Na semana passada, em manifesto assinado por sete associações, índios da etnia mundurucu denunciaram ameaças de morte por garimpeiros que atuam em seu território, em Jacareacanga (PA), apontada como uma das principais origens do ouro ilegal negociado em Itaituba.
O manifesto foi divulgado logo após visita do ministro do Meio Ambiente, Ricardo Salles, ao município, para acompanhar operação do Ibama contra o garimpo na região.
Em tempos de pandemia, há ainda a ameaça da Covid-19. Em liminar concedida à Apib (Associação dos Povos Indígenas do Brasil) em julho, o ministro do STF (Supremo Tribunal Federal) Luiz Eduardo Barroso afirmou que “a retirada de invasores das terras indígenas é imperativa e imprescindível”.

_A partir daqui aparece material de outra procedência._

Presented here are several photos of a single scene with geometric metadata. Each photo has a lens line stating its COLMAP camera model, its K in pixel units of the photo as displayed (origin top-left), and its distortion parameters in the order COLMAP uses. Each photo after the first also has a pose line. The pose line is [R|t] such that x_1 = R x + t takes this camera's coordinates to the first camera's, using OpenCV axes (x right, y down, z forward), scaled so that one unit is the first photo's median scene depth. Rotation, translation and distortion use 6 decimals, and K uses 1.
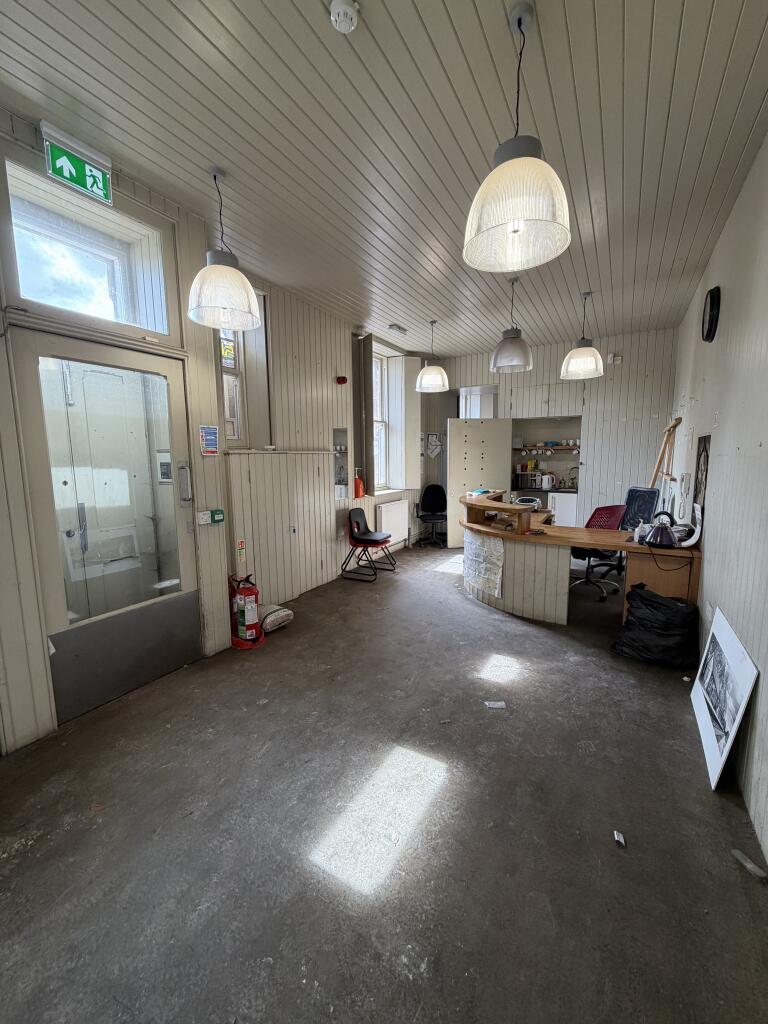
lens RADIAL K [[412.9, 0, 382.7], [0, 412.9, 507.8], [0, 0, 1]] dist [0.001697, -0.000873]
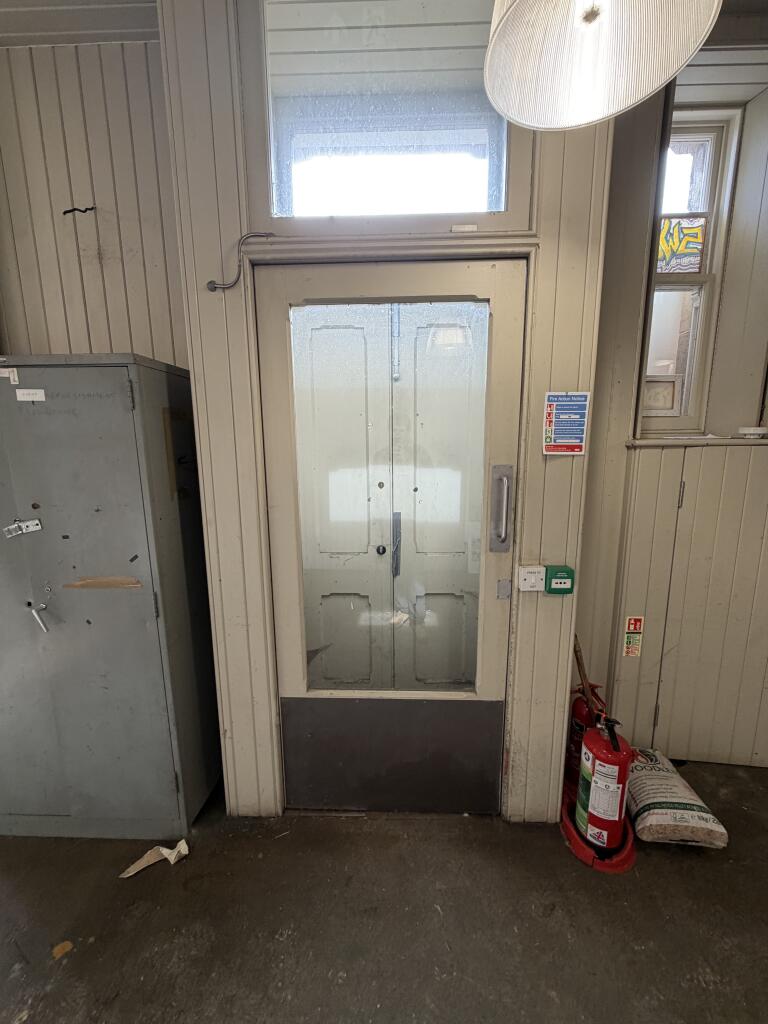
lens RADIAL K [[412.9, 0, 378.4], [0, 412.9, 510.0], [0, 0, 1]] dist [0.001697, -0.000873]
pose [[0.491941, 0.156401, -0.856465, -0.080723], [-0.104778, 0.987218, 0.120094, -0.077409], [0.864301, 0.030660, 0.502040, 0.451897]]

Representante das produtoras e fabricantes de ouro, a Anoro (Associação Nacional do Ouro) disse que não pode se responsabilizar pela origem do ouro comprado por suas associadas e que propôs às autoridades responsáveis a implantação de um sistema digital de rastreamento.
A entidade diz que “é simplista” a divisão do garimpo em legal ou ilegal e sugere a criação do status “irregular”, que indicaria a atividade existente antes das regras atuais, que “são oneradas por requerimentos de pesquisa que nunca foram analisados e impedem a regularização do garimpo”.